One easier-to-manage winter cover crop is fava beans. Favas can be planted late in the fall and provide benefits to the soil as well as a spring harvest. In our growing region, the Pacific Northwest, fall-planted fava beans typically mature in early-mid May. Just in time to be replaced by summer crops like tomatoes and peppers.
Organic mulches
A simple application of straw or compost is much less management intensive than growing cover crops. Organic mulches are easy to find, easy to apply and provide many of the same benefits as a well-grown cover crop.
Compost is our go-to winter garden mulch. High-quality compost is readily available in many parts of the country. It works well with our growing season, which tends to extend late into the fall, and start up again early in the spring. We also work in a lot of smaller gardens (most are less than 1,000 square feet), so we want to be ready to use all of that space first thing in the spring.

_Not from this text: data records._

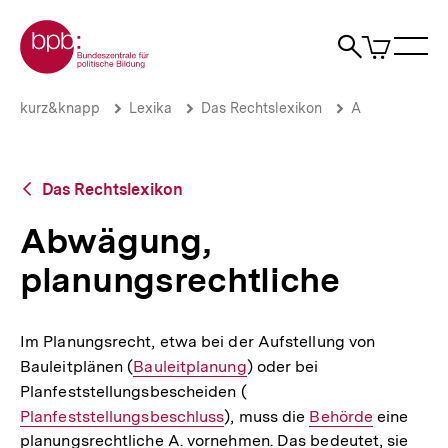
Direkt
Zur Startseite der bpb
zum
0
Artikel
Sho
Seiteninhalt
im
Naviga
Suche
springen
War
öffne
öffnen
öff
Pfadnavigation
Abwägung,
Brotkrümelnavigation
kurz&knapp
Lexika
Das Rechtslexikon
A
planungsrechtliche
|
bpb.de
Zurück
Das Rechtslexikon
zur
Übersicht
Abwägung,
planungsrechtliche
Im Planungsrecht, etwa bei der Aufstellung von
Bauleitplänen (
Interner
Bauleitplanung
) oder bei
Planfeststellungsbescheiden (
Link:
Interner
Planfeststellungsbeschluss
), muss die
Link:
Interner
Behörde
eine
planungsrechtliche A. vornehmen. Das bedeutet, sie
Link:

Just like the soil underneath, nutrients can be leached from compost during the winter. However, a 2-3” layer of compost creates a protective barrier between your soil and winter precipitation. It has the added benefit of making the soil easy to plant into the next season. There’s no need to work the soil or remove the mulch, you just seed or transplant right into your beds. If you don’t get around to winter mulching, you can add it at any point in the season, it’s always a good time to add compost to the garden.
Many gardeners struggle with making their own compost, and this is especially true for gardeners in urban environments. If you don’t have access to quality materials for your compost pile, it can be difficult for you to build a large top-notch pile from scratch. If this is the case, don’t worry. There’s nothing wrong with buying compost. Ideally you will be able to locate a locally produced compost product that is made specifically for vegetable gardens. Avoid compost that is typically sold for use on ornamental beds, as it’s likely to contain lots of high-carbon materials (undecomposed wood and bark), which can reduce the availability of nutrients for your plants.

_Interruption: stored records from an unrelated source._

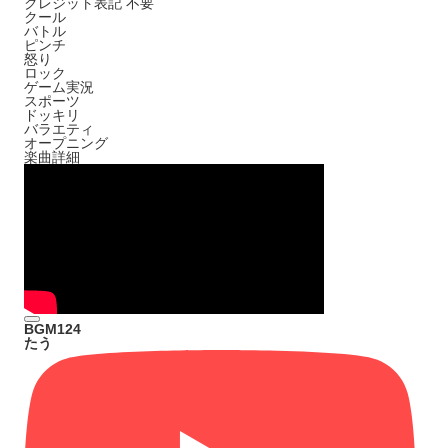
クレジット表記
不要
クール
バトル
ピンチ
怒り
ロック
ゲーム実況
スポーツ
ドッキリ
バラエティ
オープニング
楽曲詳細
BGM124
たう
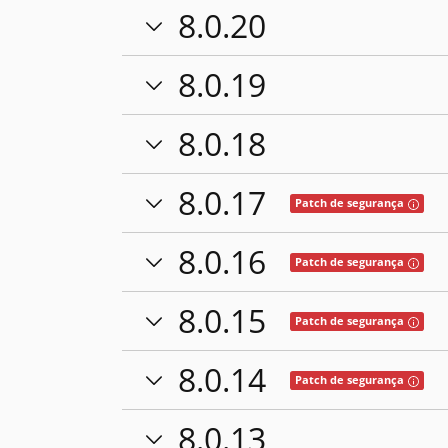
8.0.20
8.0.19
8.0.18
8.0.17
Tooltip
Patch de segurança
8.0.16
Tooltip
Patch de segurança
8.0.15
Tooltip
Patch de segurança
8.0.14
Tooltip
Patch de segurança
8.0.13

Obviously, a certified organic product will help ensure quality ingredients, but well-made compost does not need such a certification to be a great product. Talk to the provider and learn how the product is made and what it is made from before purchasing it. Generally speaking, compost made with animal manure will provide more usable nitrogen, phosphorus, and potassium. Compost made strictly with plant waste is still a great source of organic matter, but will supply less of these nutrients.
Other great winter mulches:
Grass clippings: Apply a 2-3” layer to the top of your beds. It can be turned into the soil in spring.
Hardwood leaves: Use a thick layer for winter protection (4 to 6 inches). Avoid turning into the soil so as not to tie up nitrogen; instead, rake off remaining mulch and compost.
Shredded hardwood leaves: Can be turned directly into the soil in the spring to add organic matter and nutrients.
Rolled burlap or burlap sacks: Don’t turn these into the soil! Instead, store and reuse next year. Works for mid-season mulch, but can be difficult to lay in between plants.
Straw: Use a thick layer (4 to 6 inches). Avoid turning into the soil in the spring so as not to tie up nitrogen; instead, rake off remaining mulch and compost or reapply when crops begin to mature. Whether or not your straw supplier is certified organic, it’s important to verify that the straw you’re buying was not sprayed with herbicides. Chemical herbicides can persist for some time, and unwittingly adding them to your garden via straw may lead to years of problems.
Whatever mulch you choose, your soil will be happy, provide you with healthier crops and look great doing it!